Dans quelle mesure vouliez-vous raconter une histoire qui soit une représentation positive du polyamour ?
Je suis vraiment heureux que cela soit adopté par la communauté poly et que certaines personnes me disent que c'est la seule représentation positive qu'ils ont vue. Je ne m'en étais pas rendu compte au moment où nous le faisions. Nous avons tout ce langage contemporain pour décrire ce que faisaient les Marston, commepolyetentortilleretSado-Sado. Mais ils n’avaient pas ce langage à l’époque.Lesbienneétait à peine une identité à l'époque. Le mot venait d'être créé dans cet usage. Donc, pour moi, ils faisaient simplement ce qu’ils faisaient. Ils n’avaient rien de tout cela. C'est juste qu'ils sont tombés amoureux et qu'ils ont dû trouver comment être ensemble, littéralement, dans le monde.

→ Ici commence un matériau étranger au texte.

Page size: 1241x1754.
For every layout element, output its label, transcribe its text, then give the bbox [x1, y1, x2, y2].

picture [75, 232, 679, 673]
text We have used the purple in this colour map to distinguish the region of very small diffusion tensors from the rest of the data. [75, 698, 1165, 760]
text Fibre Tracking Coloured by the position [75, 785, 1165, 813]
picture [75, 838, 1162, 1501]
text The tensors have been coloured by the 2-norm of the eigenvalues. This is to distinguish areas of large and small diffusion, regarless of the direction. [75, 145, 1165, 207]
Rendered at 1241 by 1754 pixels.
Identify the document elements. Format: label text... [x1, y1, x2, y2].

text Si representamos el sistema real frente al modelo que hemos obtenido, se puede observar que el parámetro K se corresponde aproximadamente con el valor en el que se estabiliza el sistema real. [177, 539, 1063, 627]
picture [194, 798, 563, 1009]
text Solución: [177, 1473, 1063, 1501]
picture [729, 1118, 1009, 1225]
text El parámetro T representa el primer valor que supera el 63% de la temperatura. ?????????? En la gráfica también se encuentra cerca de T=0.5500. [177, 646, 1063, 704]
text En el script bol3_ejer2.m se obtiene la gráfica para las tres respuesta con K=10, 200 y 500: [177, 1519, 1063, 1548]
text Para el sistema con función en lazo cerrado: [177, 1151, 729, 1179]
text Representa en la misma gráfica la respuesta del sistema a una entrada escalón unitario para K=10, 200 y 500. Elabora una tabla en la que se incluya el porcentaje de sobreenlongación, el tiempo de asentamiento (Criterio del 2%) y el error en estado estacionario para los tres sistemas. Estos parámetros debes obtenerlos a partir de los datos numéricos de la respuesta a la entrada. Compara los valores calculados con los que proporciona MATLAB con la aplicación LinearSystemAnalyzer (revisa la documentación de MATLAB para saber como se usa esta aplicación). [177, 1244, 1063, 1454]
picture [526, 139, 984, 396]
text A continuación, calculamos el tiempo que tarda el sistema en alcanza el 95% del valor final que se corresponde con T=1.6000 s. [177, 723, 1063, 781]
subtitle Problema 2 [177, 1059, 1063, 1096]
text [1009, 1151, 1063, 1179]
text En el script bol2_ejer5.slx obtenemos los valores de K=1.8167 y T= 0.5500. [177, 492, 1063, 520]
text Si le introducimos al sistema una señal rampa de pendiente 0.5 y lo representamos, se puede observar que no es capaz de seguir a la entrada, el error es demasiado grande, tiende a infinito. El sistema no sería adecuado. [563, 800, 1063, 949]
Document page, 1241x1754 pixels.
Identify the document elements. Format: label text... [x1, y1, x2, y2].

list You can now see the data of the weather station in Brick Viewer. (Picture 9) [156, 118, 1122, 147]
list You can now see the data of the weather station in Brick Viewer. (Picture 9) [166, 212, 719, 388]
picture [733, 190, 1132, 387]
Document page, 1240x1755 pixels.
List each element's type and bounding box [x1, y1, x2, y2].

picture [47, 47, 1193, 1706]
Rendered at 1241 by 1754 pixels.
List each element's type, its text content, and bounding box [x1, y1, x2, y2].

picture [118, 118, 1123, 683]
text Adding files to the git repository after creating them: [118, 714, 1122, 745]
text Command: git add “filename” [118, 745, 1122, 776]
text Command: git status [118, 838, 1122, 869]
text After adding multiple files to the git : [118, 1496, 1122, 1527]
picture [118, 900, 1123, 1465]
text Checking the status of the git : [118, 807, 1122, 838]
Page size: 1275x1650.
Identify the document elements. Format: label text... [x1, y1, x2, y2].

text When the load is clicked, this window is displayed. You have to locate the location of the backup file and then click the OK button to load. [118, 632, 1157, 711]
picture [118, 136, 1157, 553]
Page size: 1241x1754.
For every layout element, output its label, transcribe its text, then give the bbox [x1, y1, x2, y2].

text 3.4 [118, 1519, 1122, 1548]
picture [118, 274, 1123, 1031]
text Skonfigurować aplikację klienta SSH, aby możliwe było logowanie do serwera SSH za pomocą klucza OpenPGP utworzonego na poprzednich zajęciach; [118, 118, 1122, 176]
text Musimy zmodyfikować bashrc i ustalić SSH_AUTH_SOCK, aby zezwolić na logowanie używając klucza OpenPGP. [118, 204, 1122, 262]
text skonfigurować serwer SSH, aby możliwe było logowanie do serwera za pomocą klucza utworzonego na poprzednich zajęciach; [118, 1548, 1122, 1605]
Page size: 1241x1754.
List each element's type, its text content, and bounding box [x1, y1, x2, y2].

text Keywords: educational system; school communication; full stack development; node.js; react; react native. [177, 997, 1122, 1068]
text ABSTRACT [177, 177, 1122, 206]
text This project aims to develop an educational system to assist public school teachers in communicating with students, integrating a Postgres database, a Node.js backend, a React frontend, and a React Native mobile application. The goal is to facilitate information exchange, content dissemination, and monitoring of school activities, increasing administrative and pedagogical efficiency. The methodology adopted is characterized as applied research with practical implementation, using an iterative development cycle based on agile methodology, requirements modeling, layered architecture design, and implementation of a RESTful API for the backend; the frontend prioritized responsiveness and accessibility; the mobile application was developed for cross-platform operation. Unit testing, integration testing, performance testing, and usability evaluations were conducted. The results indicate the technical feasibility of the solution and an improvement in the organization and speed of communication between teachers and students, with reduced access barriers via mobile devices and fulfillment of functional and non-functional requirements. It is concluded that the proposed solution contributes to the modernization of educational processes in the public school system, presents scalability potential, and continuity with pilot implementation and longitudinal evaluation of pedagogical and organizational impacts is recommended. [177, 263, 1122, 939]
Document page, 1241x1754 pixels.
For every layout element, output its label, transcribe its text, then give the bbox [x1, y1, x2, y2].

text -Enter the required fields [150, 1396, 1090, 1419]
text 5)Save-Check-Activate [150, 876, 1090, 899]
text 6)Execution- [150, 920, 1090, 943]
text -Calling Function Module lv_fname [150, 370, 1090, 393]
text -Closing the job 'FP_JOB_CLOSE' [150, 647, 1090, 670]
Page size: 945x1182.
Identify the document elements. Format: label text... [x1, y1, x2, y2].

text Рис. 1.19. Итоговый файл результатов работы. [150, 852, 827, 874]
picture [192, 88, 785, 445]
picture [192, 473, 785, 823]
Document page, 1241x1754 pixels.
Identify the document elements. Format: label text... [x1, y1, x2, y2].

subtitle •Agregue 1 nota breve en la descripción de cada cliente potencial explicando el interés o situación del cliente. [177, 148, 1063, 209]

Autrement dit: "Maintenant que nous avons trouvé l'amour, qu'allons-nous en faire ?»
[Des rires,commence à danser.] Exactement!
Qu'as-tu pensé duWonder Womanun film cet été ?
J'ai tellement aimé. C'était vraiment une expérience émouvante pour moi de le voir. J'ai parlé à beaucoup de femmes, jeunes et vieilles, à ce stade, et elles me disaient : « J'ai complètement pleuré pendant toute la durée de ma vie.Wonder Womanfilm et je ne m'attendais pas à faire ça !' Je pensais que c'était juste moi ! Mais maintenant, j'ai réalisé que c'était une grande expérience des femmes. Je pensais que Patty Jenkins venait de le tuer. C'était si puissant et elle a si bien réussi à Wonder Woman, ce qui n'est pas une tâche facile.